Winter—wet season for a lot of areas—means high termite infestation susceptibility even if people cannot see the critters as clearly as they do during swarming season. It has already been mentioned on this blog before that termites are hard at work even during wintertime, but it bears repeating, because so few are aware of it: simply because you cannot see termites does not necessarily mean you do not need termite control measures for your property.
When preparing for winter’s termite control, you should think first of all about your plumbing. Plumbing is actually a major culprit for the moisture that permits termites to live in your house: a lot of leaks go by unnoticed save for the critters, who are capable of finding that moisture with uncanny skill and using it to supply their other main requirement for life, which would be water. The combination of water and wood is irresistible to foraging termites, so it pays if you give your house’s walls and plumbing system a regular check-up to ensure that there are no damp spots on the walls, boards, or even cement.
Do not forget to check your hot water system as well if you have one. These tend to take a great deal of use during the cool months and are sometimes already worked into disrepair without owners knowing it: a common symptom of breakdown is a leak from the heater, usually due to a shot pressure relief valve, that discharges water into the surrounding area. Water usually ends up spilling from vents on expansion tanks for hot water systems—sometimes even due to overly hot boilers—so be sure to check all possible areas where water leakage might occur. Check for blockages, leaks, or badly configured devices.
Finally, you should be sure to take a look at the roof. It might seem an odd place to inspect when thinking about termite prevention, but it has to do with moisture again. For one thing, most old or middle-aged homes already have leaks that are simply not detected by the property owner. For another, there is the roof gutter to consider.

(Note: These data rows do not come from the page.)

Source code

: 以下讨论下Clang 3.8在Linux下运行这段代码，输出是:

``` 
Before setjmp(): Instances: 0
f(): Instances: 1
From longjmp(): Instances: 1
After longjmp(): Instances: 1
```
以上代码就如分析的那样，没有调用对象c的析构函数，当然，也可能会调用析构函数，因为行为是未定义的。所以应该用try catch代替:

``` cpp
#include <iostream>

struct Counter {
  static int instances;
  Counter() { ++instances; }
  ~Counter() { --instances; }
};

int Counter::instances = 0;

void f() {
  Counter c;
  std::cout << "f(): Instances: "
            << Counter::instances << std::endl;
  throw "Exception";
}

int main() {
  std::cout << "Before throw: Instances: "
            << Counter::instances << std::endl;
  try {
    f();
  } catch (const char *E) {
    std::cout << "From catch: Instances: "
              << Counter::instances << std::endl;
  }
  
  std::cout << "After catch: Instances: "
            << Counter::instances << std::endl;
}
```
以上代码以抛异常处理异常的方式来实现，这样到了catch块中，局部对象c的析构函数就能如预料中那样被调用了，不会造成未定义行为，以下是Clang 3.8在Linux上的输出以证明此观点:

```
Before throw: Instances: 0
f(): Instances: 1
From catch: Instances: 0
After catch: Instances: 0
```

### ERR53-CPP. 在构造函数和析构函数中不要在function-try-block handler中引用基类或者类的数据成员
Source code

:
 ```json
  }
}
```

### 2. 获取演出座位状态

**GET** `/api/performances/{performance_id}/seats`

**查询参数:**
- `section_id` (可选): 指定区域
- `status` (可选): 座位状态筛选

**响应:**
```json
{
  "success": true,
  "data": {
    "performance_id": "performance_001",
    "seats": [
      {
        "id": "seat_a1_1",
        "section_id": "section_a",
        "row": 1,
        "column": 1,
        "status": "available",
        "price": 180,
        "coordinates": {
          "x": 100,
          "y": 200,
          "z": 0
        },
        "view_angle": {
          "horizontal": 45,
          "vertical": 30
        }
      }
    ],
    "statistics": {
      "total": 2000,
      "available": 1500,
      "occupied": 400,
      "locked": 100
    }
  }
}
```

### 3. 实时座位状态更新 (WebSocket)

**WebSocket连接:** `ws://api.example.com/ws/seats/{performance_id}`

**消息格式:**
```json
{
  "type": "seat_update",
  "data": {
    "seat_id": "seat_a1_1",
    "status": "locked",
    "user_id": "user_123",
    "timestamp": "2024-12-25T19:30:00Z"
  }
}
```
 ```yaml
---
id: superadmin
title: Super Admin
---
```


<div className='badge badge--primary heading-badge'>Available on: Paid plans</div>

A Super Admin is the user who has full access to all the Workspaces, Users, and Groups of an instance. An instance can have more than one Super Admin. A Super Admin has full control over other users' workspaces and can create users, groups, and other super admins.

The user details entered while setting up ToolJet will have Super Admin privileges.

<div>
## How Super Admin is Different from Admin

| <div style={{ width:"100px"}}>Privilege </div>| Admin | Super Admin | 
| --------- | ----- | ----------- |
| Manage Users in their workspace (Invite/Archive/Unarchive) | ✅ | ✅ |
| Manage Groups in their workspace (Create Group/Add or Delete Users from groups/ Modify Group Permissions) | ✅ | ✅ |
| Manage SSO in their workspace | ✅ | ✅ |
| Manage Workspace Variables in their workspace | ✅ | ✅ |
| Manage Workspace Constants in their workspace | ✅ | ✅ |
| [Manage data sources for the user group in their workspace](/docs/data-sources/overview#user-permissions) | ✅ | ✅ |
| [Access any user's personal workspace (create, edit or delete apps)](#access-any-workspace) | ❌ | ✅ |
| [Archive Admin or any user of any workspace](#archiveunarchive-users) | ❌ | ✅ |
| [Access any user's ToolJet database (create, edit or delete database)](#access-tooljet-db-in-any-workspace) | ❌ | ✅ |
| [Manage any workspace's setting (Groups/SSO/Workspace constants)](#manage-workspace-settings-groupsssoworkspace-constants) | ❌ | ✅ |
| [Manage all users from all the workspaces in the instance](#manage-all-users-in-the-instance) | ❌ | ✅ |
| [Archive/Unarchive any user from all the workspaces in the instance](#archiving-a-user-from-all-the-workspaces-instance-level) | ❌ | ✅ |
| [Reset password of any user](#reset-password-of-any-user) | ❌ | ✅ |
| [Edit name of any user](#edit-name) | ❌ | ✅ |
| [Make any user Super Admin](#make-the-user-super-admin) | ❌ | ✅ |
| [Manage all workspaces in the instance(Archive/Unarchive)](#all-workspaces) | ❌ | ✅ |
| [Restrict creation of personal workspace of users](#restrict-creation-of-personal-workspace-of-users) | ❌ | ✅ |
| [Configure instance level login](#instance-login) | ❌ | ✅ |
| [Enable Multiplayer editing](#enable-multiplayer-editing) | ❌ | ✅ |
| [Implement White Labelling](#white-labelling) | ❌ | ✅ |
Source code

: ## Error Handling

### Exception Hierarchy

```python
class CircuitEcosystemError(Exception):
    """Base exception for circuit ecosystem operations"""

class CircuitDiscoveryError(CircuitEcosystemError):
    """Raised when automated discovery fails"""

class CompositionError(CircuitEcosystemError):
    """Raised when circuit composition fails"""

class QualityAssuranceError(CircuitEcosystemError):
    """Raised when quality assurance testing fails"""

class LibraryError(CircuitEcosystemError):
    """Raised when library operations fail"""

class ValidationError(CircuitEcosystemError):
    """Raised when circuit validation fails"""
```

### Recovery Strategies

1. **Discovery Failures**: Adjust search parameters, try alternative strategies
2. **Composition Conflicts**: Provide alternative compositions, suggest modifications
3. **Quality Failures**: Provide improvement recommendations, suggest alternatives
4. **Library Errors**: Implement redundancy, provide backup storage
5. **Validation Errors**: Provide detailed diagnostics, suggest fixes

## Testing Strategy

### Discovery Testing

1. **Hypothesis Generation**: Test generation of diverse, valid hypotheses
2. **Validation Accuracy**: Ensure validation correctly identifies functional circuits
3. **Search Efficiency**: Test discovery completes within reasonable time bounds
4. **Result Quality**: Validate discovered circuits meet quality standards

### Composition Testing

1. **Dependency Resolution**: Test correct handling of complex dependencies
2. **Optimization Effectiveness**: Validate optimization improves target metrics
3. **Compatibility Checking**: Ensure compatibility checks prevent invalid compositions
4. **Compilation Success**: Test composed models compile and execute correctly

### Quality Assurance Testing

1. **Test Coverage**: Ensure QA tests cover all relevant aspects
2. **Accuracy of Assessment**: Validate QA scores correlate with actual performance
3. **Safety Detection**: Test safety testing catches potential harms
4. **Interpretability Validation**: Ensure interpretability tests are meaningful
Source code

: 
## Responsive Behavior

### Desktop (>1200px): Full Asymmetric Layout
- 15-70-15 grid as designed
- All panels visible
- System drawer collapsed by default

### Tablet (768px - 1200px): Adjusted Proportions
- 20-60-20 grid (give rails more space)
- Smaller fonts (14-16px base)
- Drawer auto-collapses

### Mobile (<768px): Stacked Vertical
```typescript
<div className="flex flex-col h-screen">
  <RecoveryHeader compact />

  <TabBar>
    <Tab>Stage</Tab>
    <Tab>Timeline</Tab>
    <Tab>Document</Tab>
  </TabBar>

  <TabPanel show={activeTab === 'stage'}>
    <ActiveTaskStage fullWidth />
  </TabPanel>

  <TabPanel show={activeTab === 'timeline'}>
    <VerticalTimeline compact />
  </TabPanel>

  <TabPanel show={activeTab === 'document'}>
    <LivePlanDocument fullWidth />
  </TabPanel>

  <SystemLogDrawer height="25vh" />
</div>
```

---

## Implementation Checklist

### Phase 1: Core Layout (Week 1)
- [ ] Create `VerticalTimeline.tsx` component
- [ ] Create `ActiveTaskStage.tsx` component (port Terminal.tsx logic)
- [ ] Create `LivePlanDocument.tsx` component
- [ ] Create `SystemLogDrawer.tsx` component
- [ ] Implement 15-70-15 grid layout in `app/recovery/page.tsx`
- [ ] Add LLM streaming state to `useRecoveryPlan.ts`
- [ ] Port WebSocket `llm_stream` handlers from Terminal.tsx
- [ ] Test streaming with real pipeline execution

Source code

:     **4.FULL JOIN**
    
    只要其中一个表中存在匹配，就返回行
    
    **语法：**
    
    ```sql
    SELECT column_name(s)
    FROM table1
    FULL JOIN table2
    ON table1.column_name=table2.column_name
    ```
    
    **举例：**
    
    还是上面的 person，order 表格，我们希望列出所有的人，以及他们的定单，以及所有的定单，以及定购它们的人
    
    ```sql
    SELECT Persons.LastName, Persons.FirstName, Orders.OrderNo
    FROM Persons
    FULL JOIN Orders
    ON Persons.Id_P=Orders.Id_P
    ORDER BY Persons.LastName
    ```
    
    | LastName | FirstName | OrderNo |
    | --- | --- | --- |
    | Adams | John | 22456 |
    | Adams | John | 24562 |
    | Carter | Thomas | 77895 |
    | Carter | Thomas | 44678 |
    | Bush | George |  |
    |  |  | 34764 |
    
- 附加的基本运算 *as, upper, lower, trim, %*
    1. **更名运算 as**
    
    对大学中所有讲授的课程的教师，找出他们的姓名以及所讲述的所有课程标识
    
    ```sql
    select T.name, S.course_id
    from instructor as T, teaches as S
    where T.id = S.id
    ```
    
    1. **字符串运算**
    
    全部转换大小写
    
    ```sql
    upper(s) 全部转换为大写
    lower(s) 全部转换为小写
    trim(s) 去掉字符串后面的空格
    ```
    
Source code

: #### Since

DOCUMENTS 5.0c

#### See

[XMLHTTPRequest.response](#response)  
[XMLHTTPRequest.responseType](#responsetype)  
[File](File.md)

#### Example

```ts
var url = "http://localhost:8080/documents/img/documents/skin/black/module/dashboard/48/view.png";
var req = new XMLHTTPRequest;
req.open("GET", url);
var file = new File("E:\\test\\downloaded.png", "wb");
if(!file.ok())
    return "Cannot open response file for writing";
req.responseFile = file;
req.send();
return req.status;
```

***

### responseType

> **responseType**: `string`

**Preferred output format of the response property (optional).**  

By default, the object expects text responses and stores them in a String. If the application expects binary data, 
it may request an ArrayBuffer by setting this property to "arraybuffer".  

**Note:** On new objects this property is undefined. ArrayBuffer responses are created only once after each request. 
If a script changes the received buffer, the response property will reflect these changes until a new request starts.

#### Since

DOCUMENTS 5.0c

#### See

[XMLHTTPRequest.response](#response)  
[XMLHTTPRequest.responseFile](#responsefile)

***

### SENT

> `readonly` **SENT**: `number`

The gutter of a roof must be intact and working perfectly: this is a crucial point of good termite control for residences, because broken, clogged, or dripping gutters often drip collected moisture and precipitate onto the foundations of the structure. This moisture presents a prime opportunity for more than termites to invade your home: it is also an invitation for mold and decay to occur at the base of your house. Be very careful about your roof and its gutters because it can easily bring problems for the rest of the building if you fail to inspect it regularly.